Мучимый ревматизмом, причиной которого отчасти послужили репетиции в неотапливаемом театре в самые холодные дни февраля, Гофман не выходит из дома и регулярно получает записки от Секонды или принимает его у себя. Отношения между ними неуклонно ухудшаются, вплоть до окончательного разрыва. Гофман снова остается без постоянного дохода. Чтобы отвлечься от своих недугов, он рисует антинаполеоновские карикатуры; чтобы сводить концы с концами, он продает их издательству «Баумгертнер». К гонорарам, которые он получает за карикатуры и музыкальные рецензии, прибавляются первые материальные плоды его литературного творчества. Но денег все равно мало.

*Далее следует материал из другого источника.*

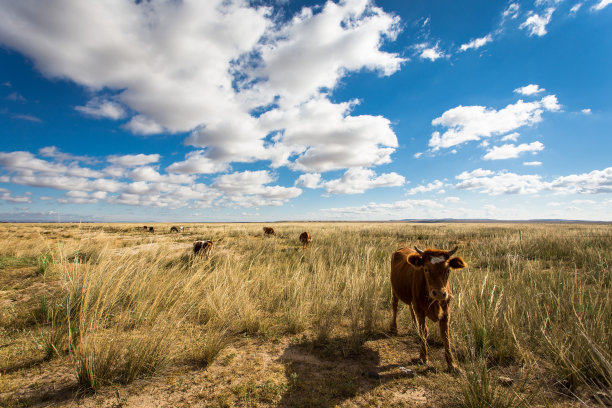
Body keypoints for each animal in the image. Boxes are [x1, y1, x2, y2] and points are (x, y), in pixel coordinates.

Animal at [392, 244, 468, 372]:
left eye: (448, 270)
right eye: (426, 269)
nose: (439, 293)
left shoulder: (446, 312)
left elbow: (445, 335)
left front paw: (452, 364)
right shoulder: (420, 310)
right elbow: (424, 331)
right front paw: (423, 356)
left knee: (410, 308)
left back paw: (414, 327)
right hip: (394, 291)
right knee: (394, 306)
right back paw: (393, 328)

Прикованный к креслу, он начинает работу над романом. Идея Эликсиров дьявола явилась к нему не внезапно; план романа вызревал у него уже давно, возможно, еще со времени его пребывания в Бамберге; облик и дух этого католического города дали ему бесценный материал. Известно также, что в бамбергский период он и Кунц находились с продолжительным визитом в капуцинском монастыре. По воспоминаниям Кунца, там Гофман познакомился с неким братом Кириллом и с неподдельным интересом выслушал его рассказ о его собственном прошлом и о жизненном укладе капуцинов. Хотя достоверно известно, что Гофман читал «Амброзио, или Монаха» Мэтью Грегори Льюиса, изданного в Лондоне в конце 1790‑х годов, определенное формальное сходство не дает оснований говорить о непосредственном влиянии «Монаха» на Эликсиры дьявола. В то же время сам Гофман неоднократно намекал на то сильное впечатление, которое произвел на него «Духовидец» Шиллера. В Духе природы, одной из своих последних новелл, он подробно рассуждает о тех чувствах, которые испытывал при чтении этого незаконченного романа Шиллера.

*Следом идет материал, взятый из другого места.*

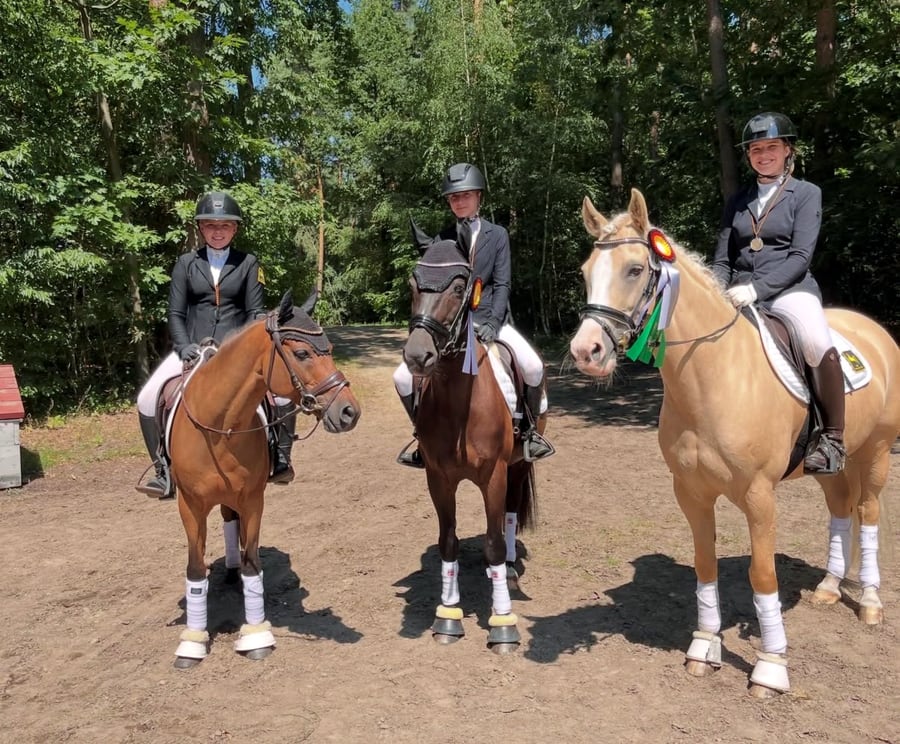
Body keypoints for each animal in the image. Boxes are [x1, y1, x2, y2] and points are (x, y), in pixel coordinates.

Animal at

Конечно, мотив перевода часов назад, предпринятого для того, чтобы избежать самовнушения или мистификации, встречается и в Истории с привидениями из Серапионовых братьев; князь из «Духовидца» влюбляется в портрет, чтобы позднее встретиться с его оригиналом, и то же происходит в Эликсирах дьявола, а также в Синьоре Формике; но все это, как мне кажется, не дает оснований столь сильно подчеркивать влияние Шиллера, как это делают некоторые авторы.

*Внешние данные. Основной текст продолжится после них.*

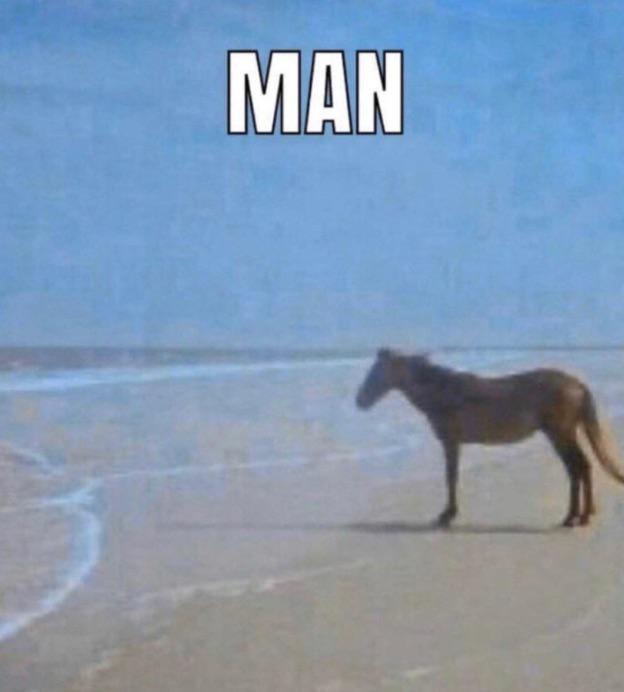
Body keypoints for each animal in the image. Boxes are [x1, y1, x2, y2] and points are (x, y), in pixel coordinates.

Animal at [355, 348, 624, 528]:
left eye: (375, 373)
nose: (360, 401)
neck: (443, 392)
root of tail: (578, 384)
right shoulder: (454, 443)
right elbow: (452, 477)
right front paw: (448, 514)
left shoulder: (451, 442)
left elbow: (450, 478)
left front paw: (447, 515)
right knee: (580, 467)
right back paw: (580, 515)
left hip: (559, 433)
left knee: (577, 467)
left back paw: (574, 517)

У Шиллера нет ничего иррационального; его «Духовидец» представляет собой рассказ о таинственной и зловещей инсценировке, предпринятой с целью убедить простодушного и довольно ограниченного князя пойти на политический компромисс. Об этом повествуется в решительной и динамичной манере периода «бури и натиска», чьим последним крупным представителем был именно Шиллер. «Духовидец» потрясает и держит нас в напряжении до самой последней строки, даже если он и лишен той едва уловимой словесной магии, той странной одиозной прелести, что придает каждому слову, выходящему из-под пера Гофмана, двусмысленность и противоречивость, заслоняющие его общепринятое значение. То, что у Гофмана обычная серая шляпа производит несравненно большее впечатление, нежели такая же шляпа у любого другого автора, объясняется словесным составом контекста, элементы которого взаимоподдерживают и дополняют друг друга, либо контрастируют друг с другом. Из этого, конечно, не следует, что Шиллеру чуждо такое искусство в подлинном смысле этого слова, однако поставленная цель, используемые средства и конечный результат существенно другие.

Если нерв «Духовидца» образует закулисье политической интриги, изнанку тайной дипломатии, то центральные проблемы Эликсиров носят личностный характер, ибо жизнь частного лица интересует Гофмана намного больше, чем события общественной жизни. Немногочисленные сходства носят сугубо формальный характер и остаются на поверхности; тема и суть обоих произведений в любом случае принципиально различны. Гофман глубоко восхищался Шиллером, но восхищение автором не всегда равнозначно подверженности его влиянию.